Tom Gärtig / Claus Veltmann / Holger Zaunstöck (Hrsg.)
Total real
Die Entdeckung der Anschaulichkeit
unter Mitarbeit von Philipp Wille
Halle: Verlag der Franckeschen Stiftungen / Harassowitz Verlag in Kommission 2024
(221 S.; ISBN 978-3-447-12158-3; 28,00 EUR)
Total real Wenn von der Entwicklung des Realienunterrichts an der Wende vom 17. zum 18. Jahrhundert die Rede ist, hatten und haben die Franckeschen Stiftungen (gegründet 1698) und der Hallenser Theologe Christoph Semler (1669-1740) einen festen Platz in der deutschen Bildungsgeschichte. Wie genau es jedoch zu der produktiven Verbindung zwischen Semlers und Franckes Projekt in Halle gekommen ist und in welcher Weise die Wissenschaftsgeschichte der Frühaufklärung Semlers Ideen für eine „mathematische und Handwercks-Schule“ und den Bildungskosmos des Halleschen Waisenhauses in seiner Frühphase formten, wurde in bisher nicht gekannter Tiefenschärfe in der Jahresausstellung 2024 der Franckeschen Stiftungen demonstriert.

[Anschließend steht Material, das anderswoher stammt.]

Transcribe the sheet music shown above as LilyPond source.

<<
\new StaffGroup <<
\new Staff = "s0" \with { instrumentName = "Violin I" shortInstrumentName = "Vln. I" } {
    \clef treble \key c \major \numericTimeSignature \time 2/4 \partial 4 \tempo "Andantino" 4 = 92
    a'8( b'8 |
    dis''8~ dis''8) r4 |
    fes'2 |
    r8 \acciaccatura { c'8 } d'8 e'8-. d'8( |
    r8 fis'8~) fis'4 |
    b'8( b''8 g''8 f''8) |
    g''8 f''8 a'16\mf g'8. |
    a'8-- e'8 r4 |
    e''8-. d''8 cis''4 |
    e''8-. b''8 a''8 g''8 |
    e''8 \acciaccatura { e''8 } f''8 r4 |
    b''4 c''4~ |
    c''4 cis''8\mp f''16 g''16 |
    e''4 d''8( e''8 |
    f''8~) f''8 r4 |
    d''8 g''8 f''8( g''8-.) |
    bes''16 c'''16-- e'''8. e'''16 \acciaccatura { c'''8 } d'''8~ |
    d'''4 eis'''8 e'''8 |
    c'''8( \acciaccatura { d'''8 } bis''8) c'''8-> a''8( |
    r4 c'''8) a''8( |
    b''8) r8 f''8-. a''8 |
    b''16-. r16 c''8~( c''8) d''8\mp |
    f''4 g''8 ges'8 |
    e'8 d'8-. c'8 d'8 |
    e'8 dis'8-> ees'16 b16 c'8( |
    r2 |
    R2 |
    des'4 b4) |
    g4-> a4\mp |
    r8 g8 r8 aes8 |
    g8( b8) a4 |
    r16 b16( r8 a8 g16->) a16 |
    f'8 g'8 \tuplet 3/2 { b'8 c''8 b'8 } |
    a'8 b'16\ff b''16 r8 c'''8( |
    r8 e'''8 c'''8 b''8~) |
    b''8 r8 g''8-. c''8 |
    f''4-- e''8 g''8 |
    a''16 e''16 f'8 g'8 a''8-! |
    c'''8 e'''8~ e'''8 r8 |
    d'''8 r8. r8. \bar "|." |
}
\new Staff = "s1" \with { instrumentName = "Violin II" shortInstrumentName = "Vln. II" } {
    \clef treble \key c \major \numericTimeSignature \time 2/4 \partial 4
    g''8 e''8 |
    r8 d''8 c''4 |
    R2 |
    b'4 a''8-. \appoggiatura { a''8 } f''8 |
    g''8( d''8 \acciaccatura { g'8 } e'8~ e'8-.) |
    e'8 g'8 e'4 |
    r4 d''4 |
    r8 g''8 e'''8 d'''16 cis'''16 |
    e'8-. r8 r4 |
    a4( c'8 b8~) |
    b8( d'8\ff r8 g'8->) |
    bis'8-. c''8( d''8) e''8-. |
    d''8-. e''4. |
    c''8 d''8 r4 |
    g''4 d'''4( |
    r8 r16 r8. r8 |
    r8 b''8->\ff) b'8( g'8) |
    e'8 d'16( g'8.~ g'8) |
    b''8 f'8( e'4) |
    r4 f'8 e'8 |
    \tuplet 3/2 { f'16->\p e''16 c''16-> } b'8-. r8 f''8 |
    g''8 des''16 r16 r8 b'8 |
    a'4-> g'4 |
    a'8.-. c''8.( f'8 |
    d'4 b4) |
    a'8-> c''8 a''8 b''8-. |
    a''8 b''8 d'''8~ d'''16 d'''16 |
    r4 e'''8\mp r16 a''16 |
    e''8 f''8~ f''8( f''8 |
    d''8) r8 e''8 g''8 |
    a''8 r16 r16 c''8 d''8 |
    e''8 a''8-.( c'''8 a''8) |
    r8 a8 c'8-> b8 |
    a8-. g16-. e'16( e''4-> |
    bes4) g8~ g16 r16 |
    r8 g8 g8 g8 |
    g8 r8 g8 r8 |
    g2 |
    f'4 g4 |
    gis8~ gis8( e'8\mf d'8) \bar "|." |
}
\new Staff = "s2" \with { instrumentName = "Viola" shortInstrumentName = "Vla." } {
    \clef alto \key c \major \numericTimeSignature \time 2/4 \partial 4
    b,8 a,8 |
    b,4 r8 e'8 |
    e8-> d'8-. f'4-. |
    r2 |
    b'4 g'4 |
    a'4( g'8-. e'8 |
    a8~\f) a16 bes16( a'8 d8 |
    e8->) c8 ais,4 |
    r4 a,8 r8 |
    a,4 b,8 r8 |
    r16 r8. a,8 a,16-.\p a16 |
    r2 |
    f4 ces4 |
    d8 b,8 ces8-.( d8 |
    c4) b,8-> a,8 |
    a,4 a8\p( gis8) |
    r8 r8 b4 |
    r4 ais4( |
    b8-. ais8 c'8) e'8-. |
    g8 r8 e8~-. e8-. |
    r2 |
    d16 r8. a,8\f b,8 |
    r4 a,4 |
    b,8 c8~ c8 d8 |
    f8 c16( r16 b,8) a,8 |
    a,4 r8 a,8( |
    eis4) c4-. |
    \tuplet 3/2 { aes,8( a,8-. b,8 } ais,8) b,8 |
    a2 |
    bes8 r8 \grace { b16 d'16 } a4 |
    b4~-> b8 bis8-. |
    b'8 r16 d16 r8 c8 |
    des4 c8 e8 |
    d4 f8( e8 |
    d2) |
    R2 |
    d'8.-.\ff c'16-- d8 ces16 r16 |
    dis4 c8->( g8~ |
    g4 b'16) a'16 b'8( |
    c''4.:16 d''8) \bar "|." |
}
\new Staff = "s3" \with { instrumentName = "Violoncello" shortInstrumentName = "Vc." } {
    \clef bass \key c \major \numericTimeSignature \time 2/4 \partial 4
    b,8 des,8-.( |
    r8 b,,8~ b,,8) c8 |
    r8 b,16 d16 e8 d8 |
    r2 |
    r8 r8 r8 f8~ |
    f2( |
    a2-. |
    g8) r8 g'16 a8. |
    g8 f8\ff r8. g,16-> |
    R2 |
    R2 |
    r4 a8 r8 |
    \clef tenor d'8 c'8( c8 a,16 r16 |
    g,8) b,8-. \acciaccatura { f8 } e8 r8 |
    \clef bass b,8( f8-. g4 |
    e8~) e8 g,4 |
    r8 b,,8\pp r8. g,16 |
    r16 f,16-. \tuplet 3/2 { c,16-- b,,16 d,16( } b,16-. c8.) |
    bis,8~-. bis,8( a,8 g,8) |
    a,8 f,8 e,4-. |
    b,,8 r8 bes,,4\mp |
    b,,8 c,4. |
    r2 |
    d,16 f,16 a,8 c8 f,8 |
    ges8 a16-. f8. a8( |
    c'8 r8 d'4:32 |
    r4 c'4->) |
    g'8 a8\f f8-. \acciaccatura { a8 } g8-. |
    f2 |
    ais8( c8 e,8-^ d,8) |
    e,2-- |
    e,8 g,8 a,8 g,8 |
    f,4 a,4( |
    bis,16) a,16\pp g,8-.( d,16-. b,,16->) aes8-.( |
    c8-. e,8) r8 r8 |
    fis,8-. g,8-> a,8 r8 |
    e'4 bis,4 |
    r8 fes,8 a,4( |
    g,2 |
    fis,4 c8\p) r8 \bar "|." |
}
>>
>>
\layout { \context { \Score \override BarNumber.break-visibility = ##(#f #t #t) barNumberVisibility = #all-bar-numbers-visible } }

Die Modellsammlung Semlers für den Unterricht in seiner Schule befand sich über drei Jahrhunderte hinweg im Kunst- und Naturalienkabinett der Franckeschen Stiftungen. Sie stellt den Kern der diesjährigen Ausstellung dar. Ergänzt wird die Ausstellung durch zahlreiche einschlägige Leihgaben aus anderen öffentlichen und privaten Sammlungen. Der hier zu rezensierende Katalog zur Ausstellung erläutert das eindrucksvolle Ausstellungskonzept und kontextualisiert die Objekte, die unter den Überschriften „Modellkammer. Sehen und Begreifen“, „Werkstatt. Bauen und Bewegen“ und „Observatorium: Beobachten und Messen“ präsentiert werden. Auf die Einleitung und einen Beitrag zur Bedeutung von Anschaulichkeit aus aktueller lernpsychologischer Sicht folgen vier historisch orientierte Beiträge zu Konzept und Inhalt der Ausstellung. Im reich bebilderten Mittelteil werden die Exponate vorgestellt. Den Schluss bilden zwei einschlägige Diskussionsbeiträge zur aktuellen pädagogischen und philosophischen Debatte.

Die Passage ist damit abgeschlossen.